Si jadis et encore dans les années 50/60, une carrière de professeur du secondaire, était quelque chose de bien, une grande carrière, et d'ailleurs dans les années 60 on respectait beaucoup nos professeurs qui étaient détenteurs d'un savoir, actuellement être professeur du secondaire, aux yeux de la population, ce n'est plus rien (c'est certes mieux que rien, et mieux que le chômage, mais ce n'est plus rien...). Donc, ce n'est pas parce que l'on est surdoué quand on est petit, que l'on fera une grande carrière et que l'on réussira dans la vie.

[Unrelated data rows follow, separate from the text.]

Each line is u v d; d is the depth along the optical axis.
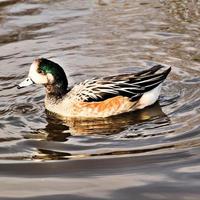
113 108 14.47
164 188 10.66
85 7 21.98
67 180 11.11
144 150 12.19
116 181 10.98
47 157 12.09
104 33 19.67
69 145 12.64
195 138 12.62
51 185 10.95
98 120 14.20
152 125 13.58
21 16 21.28
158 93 14.76
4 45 18.92
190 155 11.84
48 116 14.44
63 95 14.92
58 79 14.95
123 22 20.48
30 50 18.55
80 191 10.69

Au contraire, le surdoué va toujours se poser mille questions, là où les autres ne s'en posent pas, là où les autres foncent sans égards pour ses congénères, le surdoué essaie d'avancer avec tact,sans blesser personne, et si par hasard il blesse quelq'un, cela le chagrine. Il se perce un chemin étroit au travers de la foule, qui lui permet parfois de dépasser quelques autres, mais les autres lui volent ses bonnes idées, s'en servant pour eux-mêmes sans dire d'où elles viennent. Et il se sent frustré, car il voit toutes ses bonnes idées lui échapper.
dominique amalia
* Pour les étrangers, le CP qui est l'abbréviation du Cours Préparatoire, est la première classe d'école primaire de 6 à 7 ans. Et le CE1 est la deuxième classe de l'école primaire de 7 à 8 ans. J'ai donc abordé le deuxième trimestre de CE1 en janvier à l'âge de six ans et demi. Et mon CE2 à l'âge de 7 ans.